The cumulative effects of this is that we will lose our best players to other leagues where they are better remunerated.

The tragedy is that some of them even end up in less competitive leagues like Lesotho and Botswana as long as they are guaranteed better rewards. This will result in poor development of players for national teams. It should then not be a surprise if our national teams perform badly when it matters most.

Our game does not need any other preventable distractions after the deadly COVID-19 pandemic that paralysed sport across the world.

That other leagues across the globe, including neighbours Zambia, have restarted after lockdowns imposed in March should help bring football stakeholders together and map the way forward for the development of football.

We believe all stakeholders should strive to facilitate the development of the game rather than create conditions which inhibit it.

Athletes are the ultimate victims of this stand-off between the two sports governing bodies. Players earn a living from the game and it is difficult to imagine how Zimbabwean players have been surviving without football since March.

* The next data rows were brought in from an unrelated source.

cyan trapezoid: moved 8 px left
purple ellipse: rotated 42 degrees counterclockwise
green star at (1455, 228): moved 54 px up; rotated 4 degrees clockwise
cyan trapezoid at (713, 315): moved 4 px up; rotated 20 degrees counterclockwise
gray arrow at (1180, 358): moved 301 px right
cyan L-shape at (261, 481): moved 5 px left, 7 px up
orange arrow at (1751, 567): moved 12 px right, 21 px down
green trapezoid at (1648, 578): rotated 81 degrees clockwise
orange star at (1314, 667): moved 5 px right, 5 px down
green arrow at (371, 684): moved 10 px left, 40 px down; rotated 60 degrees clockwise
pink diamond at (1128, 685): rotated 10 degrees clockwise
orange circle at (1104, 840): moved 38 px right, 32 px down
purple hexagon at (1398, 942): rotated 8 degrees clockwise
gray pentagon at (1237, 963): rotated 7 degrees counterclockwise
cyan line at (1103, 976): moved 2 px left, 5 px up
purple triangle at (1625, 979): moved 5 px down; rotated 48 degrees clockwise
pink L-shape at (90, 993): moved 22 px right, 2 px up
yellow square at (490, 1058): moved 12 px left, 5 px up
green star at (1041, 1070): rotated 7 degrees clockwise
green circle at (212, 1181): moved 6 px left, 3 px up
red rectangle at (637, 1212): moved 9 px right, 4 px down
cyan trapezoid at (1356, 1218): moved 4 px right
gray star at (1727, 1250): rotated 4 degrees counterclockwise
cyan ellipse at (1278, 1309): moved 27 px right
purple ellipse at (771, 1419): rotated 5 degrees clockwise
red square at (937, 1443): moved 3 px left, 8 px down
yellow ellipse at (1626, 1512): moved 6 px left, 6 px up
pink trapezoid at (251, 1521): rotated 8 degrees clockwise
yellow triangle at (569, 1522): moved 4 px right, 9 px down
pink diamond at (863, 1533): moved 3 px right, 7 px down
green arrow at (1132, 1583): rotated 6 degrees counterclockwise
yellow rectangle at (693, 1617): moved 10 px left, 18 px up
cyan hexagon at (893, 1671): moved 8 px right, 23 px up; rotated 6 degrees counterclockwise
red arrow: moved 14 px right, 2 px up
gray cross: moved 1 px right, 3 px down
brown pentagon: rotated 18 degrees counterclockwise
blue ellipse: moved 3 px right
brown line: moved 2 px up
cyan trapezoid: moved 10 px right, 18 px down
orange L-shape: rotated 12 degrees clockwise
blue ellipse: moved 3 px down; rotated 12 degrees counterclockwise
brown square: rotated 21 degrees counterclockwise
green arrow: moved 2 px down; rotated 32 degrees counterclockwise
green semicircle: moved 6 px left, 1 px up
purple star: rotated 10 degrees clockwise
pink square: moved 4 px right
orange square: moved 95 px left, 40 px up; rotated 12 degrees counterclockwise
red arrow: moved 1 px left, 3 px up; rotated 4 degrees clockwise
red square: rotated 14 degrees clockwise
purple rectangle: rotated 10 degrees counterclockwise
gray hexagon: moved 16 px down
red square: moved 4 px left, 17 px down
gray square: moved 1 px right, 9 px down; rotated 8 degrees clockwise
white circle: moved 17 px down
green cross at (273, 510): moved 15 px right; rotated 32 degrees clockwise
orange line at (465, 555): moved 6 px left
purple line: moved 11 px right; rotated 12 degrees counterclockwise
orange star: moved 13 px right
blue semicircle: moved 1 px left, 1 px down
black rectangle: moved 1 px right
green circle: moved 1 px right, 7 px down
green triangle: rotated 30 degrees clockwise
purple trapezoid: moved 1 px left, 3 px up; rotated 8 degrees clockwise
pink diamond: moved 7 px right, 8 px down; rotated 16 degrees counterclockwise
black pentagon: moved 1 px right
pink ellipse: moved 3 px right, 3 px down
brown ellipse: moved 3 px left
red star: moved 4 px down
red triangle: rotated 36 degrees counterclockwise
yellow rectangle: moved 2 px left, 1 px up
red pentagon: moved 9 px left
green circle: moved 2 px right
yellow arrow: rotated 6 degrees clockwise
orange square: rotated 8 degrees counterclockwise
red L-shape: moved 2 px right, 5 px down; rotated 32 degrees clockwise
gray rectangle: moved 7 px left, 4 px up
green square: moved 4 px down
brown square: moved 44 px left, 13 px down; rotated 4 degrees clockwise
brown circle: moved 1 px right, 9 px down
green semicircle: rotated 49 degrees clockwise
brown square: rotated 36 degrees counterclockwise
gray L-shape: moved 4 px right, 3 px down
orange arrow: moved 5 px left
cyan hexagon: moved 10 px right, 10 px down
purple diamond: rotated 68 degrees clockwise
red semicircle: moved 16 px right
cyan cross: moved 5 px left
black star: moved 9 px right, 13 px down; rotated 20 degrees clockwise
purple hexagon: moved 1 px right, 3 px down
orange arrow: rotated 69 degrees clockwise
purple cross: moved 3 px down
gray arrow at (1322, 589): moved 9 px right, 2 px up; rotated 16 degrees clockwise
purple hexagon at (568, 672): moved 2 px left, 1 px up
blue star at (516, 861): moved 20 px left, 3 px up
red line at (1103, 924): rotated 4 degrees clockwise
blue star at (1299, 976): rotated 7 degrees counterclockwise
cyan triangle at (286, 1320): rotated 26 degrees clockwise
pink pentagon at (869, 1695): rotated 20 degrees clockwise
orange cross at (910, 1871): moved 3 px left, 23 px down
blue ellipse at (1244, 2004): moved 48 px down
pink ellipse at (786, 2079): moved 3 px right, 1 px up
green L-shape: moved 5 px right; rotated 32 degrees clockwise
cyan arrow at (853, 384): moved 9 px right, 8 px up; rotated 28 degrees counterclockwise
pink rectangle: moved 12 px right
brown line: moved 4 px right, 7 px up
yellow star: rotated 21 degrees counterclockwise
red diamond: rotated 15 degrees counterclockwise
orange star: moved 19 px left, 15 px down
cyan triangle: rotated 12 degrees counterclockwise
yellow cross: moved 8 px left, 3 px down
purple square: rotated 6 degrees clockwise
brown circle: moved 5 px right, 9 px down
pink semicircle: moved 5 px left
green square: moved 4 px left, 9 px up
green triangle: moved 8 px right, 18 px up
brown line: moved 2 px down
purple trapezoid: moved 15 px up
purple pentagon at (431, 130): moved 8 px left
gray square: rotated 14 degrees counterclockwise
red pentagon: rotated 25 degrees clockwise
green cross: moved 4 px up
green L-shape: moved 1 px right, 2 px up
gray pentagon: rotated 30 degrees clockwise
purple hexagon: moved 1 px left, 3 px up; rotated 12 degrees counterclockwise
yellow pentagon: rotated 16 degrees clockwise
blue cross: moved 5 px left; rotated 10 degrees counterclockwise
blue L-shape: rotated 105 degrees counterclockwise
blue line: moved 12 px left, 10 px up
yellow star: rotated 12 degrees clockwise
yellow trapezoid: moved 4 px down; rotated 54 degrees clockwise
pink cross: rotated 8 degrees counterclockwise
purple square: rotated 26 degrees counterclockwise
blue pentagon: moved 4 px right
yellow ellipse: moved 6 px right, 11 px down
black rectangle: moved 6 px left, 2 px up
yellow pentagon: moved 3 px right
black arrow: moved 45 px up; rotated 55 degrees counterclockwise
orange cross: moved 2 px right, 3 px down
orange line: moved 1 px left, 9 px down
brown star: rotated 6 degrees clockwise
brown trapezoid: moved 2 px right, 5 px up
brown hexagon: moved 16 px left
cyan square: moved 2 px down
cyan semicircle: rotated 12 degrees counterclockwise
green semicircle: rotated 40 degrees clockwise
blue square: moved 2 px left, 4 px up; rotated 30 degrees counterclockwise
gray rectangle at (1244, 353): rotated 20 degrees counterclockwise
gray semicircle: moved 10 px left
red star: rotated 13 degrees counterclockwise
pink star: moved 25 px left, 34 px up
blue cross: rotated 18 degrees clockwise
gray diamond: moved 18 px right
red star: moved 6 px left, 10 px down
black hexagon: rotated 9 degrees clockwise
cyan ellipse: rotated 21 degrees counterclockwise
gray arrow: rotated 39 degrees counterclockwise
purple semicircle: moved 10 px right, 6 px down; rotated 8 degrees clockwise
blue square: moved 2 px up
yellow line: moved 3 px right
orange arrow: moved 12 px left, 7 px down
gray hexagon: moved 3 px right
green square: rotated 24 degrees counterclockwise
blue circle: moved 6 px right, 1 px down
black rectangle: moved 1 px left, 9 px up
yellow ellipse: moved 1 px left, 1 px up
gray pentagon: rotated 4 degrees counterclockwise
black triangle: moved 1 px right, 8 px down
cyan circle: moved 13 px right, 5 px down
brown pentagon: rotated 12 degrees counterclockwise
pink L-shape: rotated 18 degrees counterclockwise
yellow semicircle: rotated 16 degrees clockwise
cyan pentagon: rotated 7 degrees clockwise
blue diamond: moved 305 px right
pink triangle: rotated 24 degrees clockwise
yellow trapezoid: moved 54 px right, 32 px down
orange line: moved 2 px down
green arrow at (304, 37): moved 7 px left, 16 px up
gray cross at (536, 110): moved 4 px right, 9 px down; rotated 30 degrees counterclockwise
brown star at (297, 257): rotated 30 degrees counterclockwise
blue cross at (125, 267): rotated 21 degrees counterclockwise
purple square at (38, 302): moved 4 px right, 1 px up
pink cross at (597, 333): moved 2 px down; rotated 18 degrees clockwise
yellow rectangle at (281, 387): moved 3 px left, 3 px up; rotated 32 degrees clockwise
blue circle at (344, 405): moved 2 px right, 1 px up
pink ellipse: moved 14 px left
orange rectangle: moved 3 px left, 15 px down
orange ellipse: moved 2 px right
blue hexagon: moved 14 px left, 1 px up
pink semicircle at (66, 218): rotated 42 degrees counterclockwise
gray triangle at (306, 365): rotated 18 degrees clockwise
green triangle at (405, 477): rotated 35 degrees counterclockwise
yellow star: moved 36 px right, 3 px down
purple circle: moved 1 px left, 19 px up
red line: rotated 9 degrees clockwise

Our football clubs are reliant on gatetakings unlike in countries like South Africa where they depend mainly on broadcasting rights and sponsorships.

The bio-bubble concept favoured by government is what has allowed other countries to resume sports activities and the same should happen in Zimbabwe. Zifa’s rebellious nature is not helping because it is still governed by local health regulations despite operating “independently.”

Hence, its intransigence is driving key stakeholders — the players — into abject poverty.

Zifa can wave Fifa statues in the face of everyone but the fact of the matter is that years of maladministration and corruption by its various administrations have eroded public trust and compromised national teams.

There is no public sympathy for Zifa’s grandstanding, we are sorry to say. It is, therefore, imperative that all stakeholders swallow their pride and come together, with humility to chart the way forward.

Besides, the SRC is a constitutional body tasked with protecting our sporting discplines and oversee the running of sport and recreation programmes by national sport associations — Zifa included.